Smoothies are better than juice but not as good as most people assume. Blending fruit breaks down its fibre structure, which increases how quickly the sugars are absorbed. A smoothie made from several pieces of fruit is still a significant fructose load, delivered faster than your body was designed to handle.

Then there are the foods most people consider healthy. Bread, pasta, rice, and potatoes are not high in fructose directly, but they spike blood glucose rapidly and trigger the insulin response described above. The body's reaction to a bowl of white rice is not dramatically different from its reaction to a bowl of sugar when you measure what happens in the bloodstream. This was one of the more confronting things I learned when I started reading seriously about this, because these foods had been staples my entire life and nobody had suggested there was anything wrong with them.

Whole Fruit Is Different

Before anyone starts feeling anxious about fruit, it's worth being clear about this distinction because it matters.

Whole fruit contains fructose, yes. But it also contains fibre, water, and a range of nutrients that change how that fructose behaves in your body. The fibre slows digestion, blunts the absorption of sugar, feeds beneficial gut bacteria, and produces satiety signals that tell you when you've had enough. Eating two apples is a very different metabolic event to drinking the juice of two apples, even though the fructose content might be similar.

The general consensus among researchers in this area is that whole fruit, consumed in reasonable amounts, is not a significant problem for most people. The fibre is the key. It's not the fruit that's the issue. It's the removal of everything that comes with the fruit.


What We Experienced

When my wife and I started a ketogenic diet, removing sugar and refined carbohydrates, something happened that we hadn't expected and hadn't been told to expect.

My IBS symptoms largely disappeared. The bloating, the discomfort, the unpredictability, most of it gone. My gut settled in a way it hadn't in years. We both lost weight without any change in how much we were eating in terms of volume. The sugar cravings, which had felt like a permanent feature of life, faded within a few weeks.

I also noticed that without sugar I had less of that mid-afternoon energy crash that I'd spent years fighting with more food. The energy was more even throughout the day, which turned out to be exactly what you'd expect when you stop riding the blood sugar rollercoaster.
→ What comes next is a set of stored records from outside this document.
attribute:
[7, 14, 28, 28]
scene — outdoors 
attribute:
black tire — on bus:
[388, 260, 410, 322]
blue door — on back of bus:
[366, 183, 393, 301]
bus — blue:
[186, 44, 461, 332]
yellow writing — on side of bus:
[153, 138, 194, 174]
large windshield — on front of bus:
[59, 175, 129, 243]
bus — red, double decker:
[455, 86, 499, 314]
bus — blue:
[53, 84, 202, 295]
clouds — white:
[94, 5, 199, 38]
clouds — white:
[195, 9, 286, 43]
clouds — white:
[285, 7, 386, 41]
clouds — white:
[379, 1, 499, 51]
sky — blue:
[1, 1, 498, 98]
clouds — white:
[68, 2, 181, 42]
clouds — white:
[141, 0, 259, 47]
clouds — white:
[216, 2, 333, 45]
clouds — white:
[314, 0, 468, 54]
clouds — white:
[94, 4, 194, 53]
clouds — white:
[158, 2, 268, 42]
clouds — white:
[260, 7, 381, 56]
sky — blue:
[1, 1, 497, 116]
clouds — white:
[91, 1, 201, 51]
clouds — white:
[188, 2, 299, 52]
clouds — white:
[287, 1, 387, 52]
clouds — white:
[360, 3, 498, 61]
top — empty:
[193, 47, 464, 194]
I won't pretend we've been perfect. I've eaten entire tubs of ice cream since starting this journey and I'll probably do it again. But the difference between how I feel eating this way and how I felt before is clear enough that going back entirely is not something I want to do. The body keeps honest records even when you'd rather not look at them.

The Practical Question

Knowing all of this, what do you actually do?

The goal doesn't have to be eliminating sugar entirely, though some people find that easier than moderation. A more practical starting point is simply becoming aware of where fructose is hiding in your diet and making deliberate choices about it.

Read labels. Sugar appears under dozens of names: sucrose, high-fructose corn syrup, dextrose, maltose, agave nectar, fruit juice concentrate, and many others. If something sweet and processed is in the ingredient list, fructose is almost certainly present.

Swap juice for whole fruit. Same nutrients, completely different metabolic effect.

Treat refined carbohydrates like bread, white rice, pasta, and potatoes as sugar by another name, because in terms of what they do to your blood glucose, they largely are.

And give yourself time. Sugar affects the brain's reward system in ways that make it genuinely difficult to reduce. The first week or two without it can feel disproportionately hard. That difficulty is itself worth understanding, because it tells you something about what it was doing to you all along.